A verdade e a certeza, palavras a que Karl Popper atribuiu sentidos epistemológicos distintos mas que, em geral, são entendidas como sinónimos, soam, umas vezes de forma maravilhosa outras de forma terrível. E isto independentemente da área de conhecimento em que nos situemos: científico, religioso, filosófico, artístico, legal...
Porém, quando tentamos apreender a essência das duas ditas palavras nas diversas área de conhecimento, percebemos que em algumas elas dependem mais do carácter da pessoa ou pessoas que lhes imprimem um determinado sentido e noutras dependem mais de fundamentos objectivos como que dispensando quem sobre elas se pronuncia.
Por exemplo, na área da ciência as verdades são, como se sabe, difíceis de se conseguirem, mas porque decorrentes de provas empíricas, ainda que sob a constante sombra da dúvida e mesmo que por breves períodos de tempo, apresentam-se distintas do entendimento de cada um. A segurança da prova permite afirmar verdades não dependentes da própria pessoa que as afirma, da sua individualidade, da sua identidade, do seu "eu".
O mesmo não acontece na área da filosofia, onde certos raciocínios, ainda que obedecendo a leis da lógica, convocam de modo directo o "eu" do autor.
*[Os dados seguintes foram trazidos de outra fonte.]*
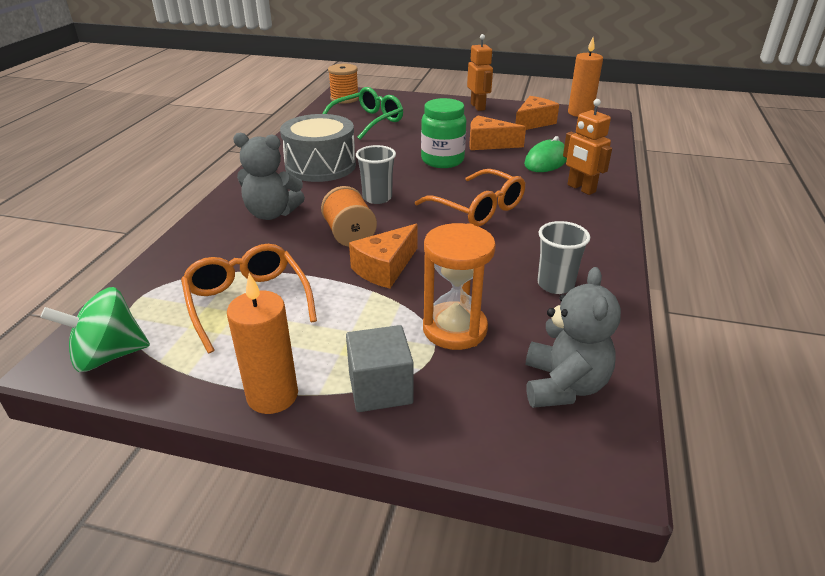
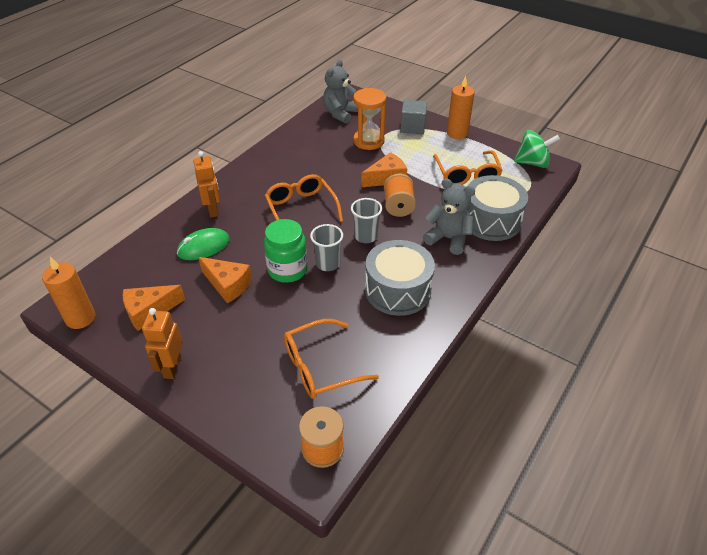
camera: 160 degrees left, 10 degrees up
green glasses [323,87,403,140] -> orange glasses [284,319,379,399]
grey cup [537,221,590,294] -> grey cup moved to [310,224,343,271]
none -> grey drum [467,175,528,241]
E quando o autor tem uma perspectiva, "uma convicção", "uma evidência" que destoa do comum, tornado senso-comum, é o seu carácter, a fortaleza do seu carácter, que permite afirmar uma ideia e persistir nela.
Albert Camus foi um desses raros autores que, na procura de verdades, cedo chegou a ideias que, na altura em que as deu a conhecer, estavam longe receber acolhimento. A temível solidão do pensar não o demoveu, a segurança nos seus raciocínios tornaram-no distinto de tantos outros e maior do que tantos outros. Assim o explica Jean Daniel, seu amigo a propósito do lançamento da bomba de Hiroxima, faz amanhã sessenta e sete anos:
"Maravilhei-me um dia perante Camus por ele ter podido encontrar, tão jovem e com tanta facilidade, a força para se opor, a todos os seus, quando resolveu indignar-se, e com que soberba, pelo facto de a explosão da primeira bomba atómica sobre Hiroxima podia ter sido saudada com um entusiasmo sem reticências. Negligenciando o facto (enorme, gigantesco!) de a nova invenção anunciar o fim da guerra, Camus receava já encontrar o homem na posse dos meios de destruir não só o inimigo, como a sua espécie. É preciso compreender em que consistiu a solidão desse grito e a coragem insólita de, na época, publicar a sua expressão. Como nos podemos escutar a nós mesmo quando somos os únicos a pensar? Como termos confiança em nós mesmos? Perguntas que sempre me haveriam de atormentar. Como poderemos ousar persuadir-nos de que estamos certos quando aqueles que admiramos discordam de nós?
A minha pergunta precipitou o antigo editorialista do Combat num abismo de silenciosa reflexão: reconstituía as condições de solidão passada no momento do artigo sobre Hiroxima. E acabou por me responder com uma convicção grave, mas ao mesmo tempo jubilatória. Disse-me que acontece que se sente, mesmo no âmago do peito, surgir uma evidência que não é a dos outros, em suma, uma evidência contra a moda dos tempos. Mas talvez, acrescentou, parecendo encontrar lentamente a sua verdade, o intelectual deva ser antes de mais «um homem que sabe resistir à moda dos tempos».
Extracto retirado do livro Com Camus: Como aprender a resistir, de Jean Daniel (Temas e Debates /Círculo de Leitores, 2009).